Frankreich: „Null-Toleranz-Politik"
Als Reaktion auf die Terroranschläge in London am 7. Juli hat der französische
Innenminister Nicolas Sarkozy (UMP) einen schärferen Umgang mit radikalen
Islamisten angekündigt. Der Staat müsse „sehr viel härter
gegen diejenigen vorgehen, die junge Selbstmordattentäter anwerben",
sagte der Minister Ende Juli in einem Interview. Er werde „mit Blick auf
französische Imame, die gewaltverherrlichende und fundamentalistische Reden
halten, Verfahren zur Verwirkung der Staatsbürgerschaft wieder beleben",
sagte Sarkozy. Frankreich werde zudem „systematisch alle ausweisen, die
unsere Werte nicht respektieren und keine Franzosen sind", so der Minister
weiter. „Es gilt jetzt null Toleranz." Ende Juli wurden zwei so genannte
Hassprediger nach Algerien abgeschoben.
Frankreich: Schnellere Einführung von „ePässen"
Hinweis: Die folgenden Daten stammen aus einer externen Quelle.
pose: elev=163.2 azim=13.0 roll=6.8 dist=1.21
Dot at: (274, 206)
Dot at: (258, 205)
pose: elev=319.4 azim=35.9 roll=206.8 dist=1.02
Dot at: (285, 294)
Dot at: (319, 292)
Das französische Innenministerium kündigte an, dass bereits in diesem
Herbst Reisepässe mit digitalem Foto und elektronischen Chips ausgegeben
werden. Die Regierung überspringt damit eine Etappe, da die Pässe
ursprünglich vorerst nur mit einem Digitalfoto versehen werden sollten.
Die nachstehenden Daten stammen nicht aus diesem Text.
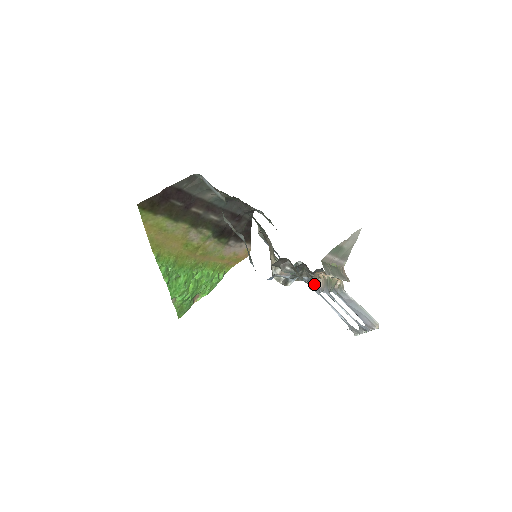
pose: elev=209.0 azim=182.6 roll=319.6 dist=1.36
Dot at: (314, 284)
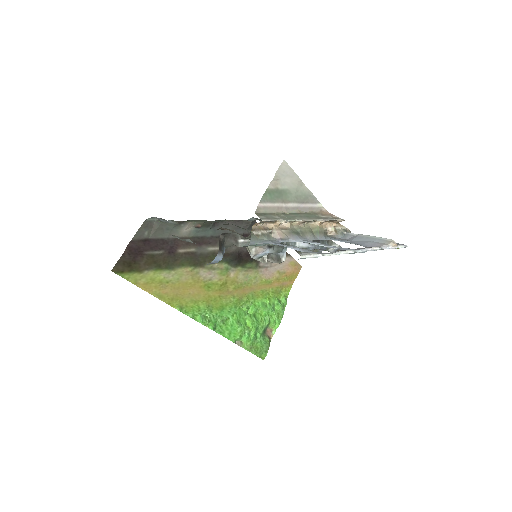
Dot at: (262, 238)
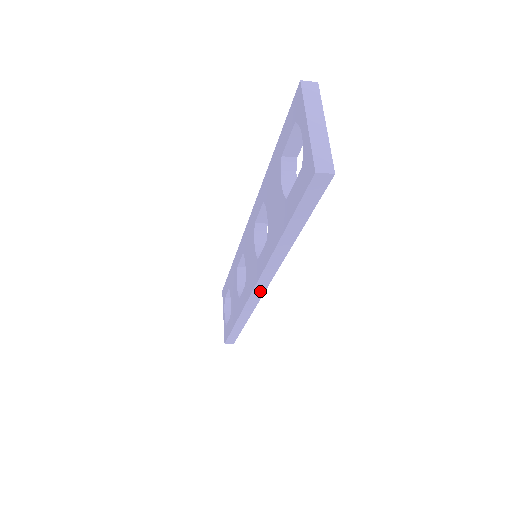
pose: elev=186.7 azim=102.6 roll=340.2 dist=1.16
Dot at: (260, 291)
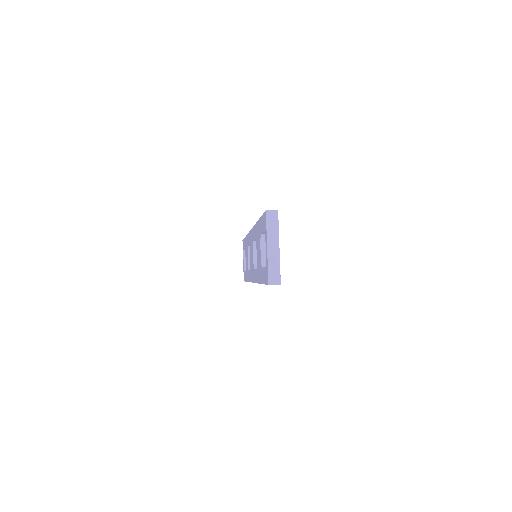
Dot at: occluded
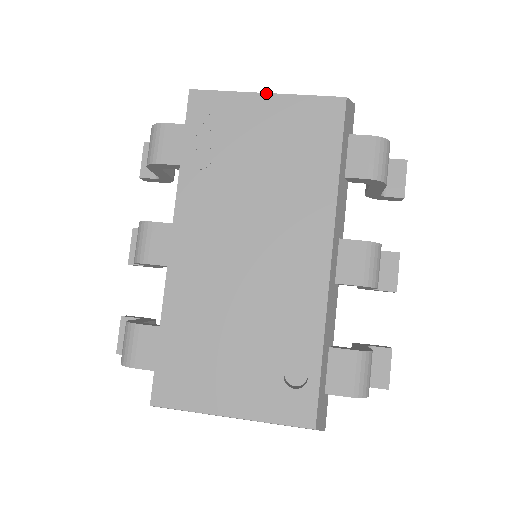
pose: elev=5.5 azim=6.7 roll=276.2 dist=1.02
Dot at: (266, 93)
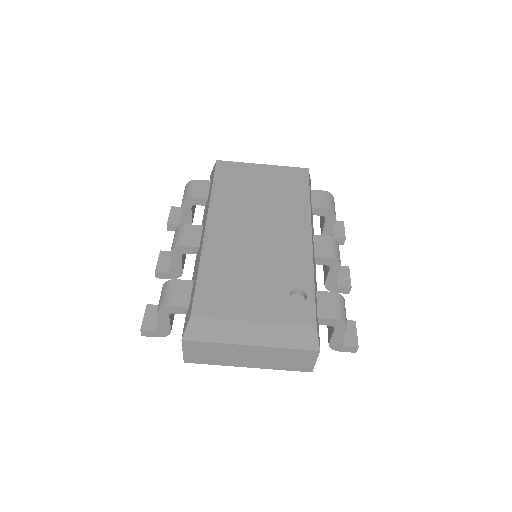
Dot at: (263, 164)
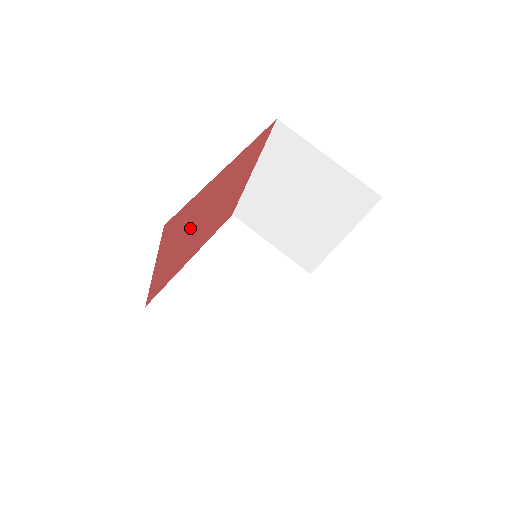
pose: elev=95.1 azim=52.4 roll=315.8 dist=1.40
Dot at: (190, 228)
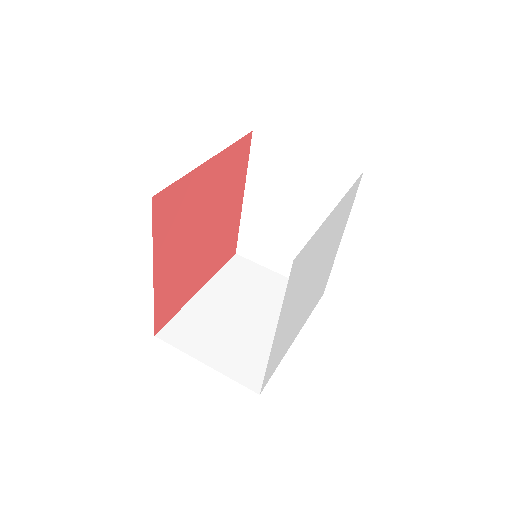
Dot at: (186, 232)
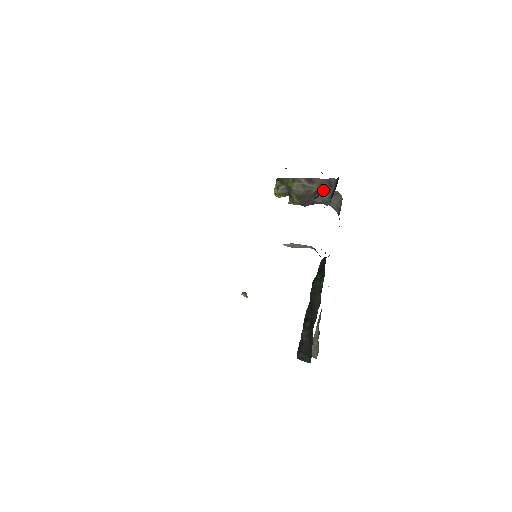
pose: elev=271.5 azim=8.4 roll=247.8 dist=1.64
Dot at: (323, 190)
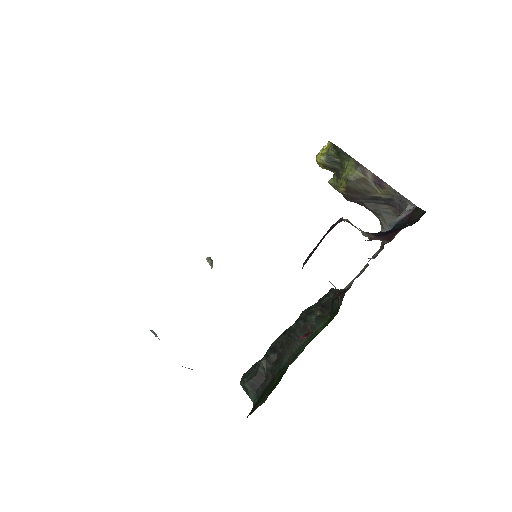
Dot at: (386, 202)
In den kommenden drei Jahren sollen die Pässe weiter perfektioniert werden,
um den europäischen Anforderungen nachzukommen. Ab 2008 sollen europaweit
biometrische Daten in die Dokumente aufgenommen werden. www.premier-ministre.gouv.fr/information
Spanien: Weitere Legalisierungen
Mitte August tritt eine neue Regelung zur Legalisierung illegaler Zuwanderer
in Spanien in Kraft, die bereits im Dezember 2004 beschlossen wurde. Sie richtet
sich v. a. an jene Ausländer, die im letzten Legalisierungsprogramm (vgl.
MuB 7/04;
5/05)
nicht berücksichtigt wurden. Demnach können sich bis zu 120.000 Ausländer
Hoffnungen machen, dass ihnen ein Bleiberecht gewährt wird. Die Bedingungen
sind, dass die Antragsteller seit mindestens zwei Jahren in Spanien leben, seit
einem Jahr einen Arbeitsplatz haben und nicht vorbestraft sind.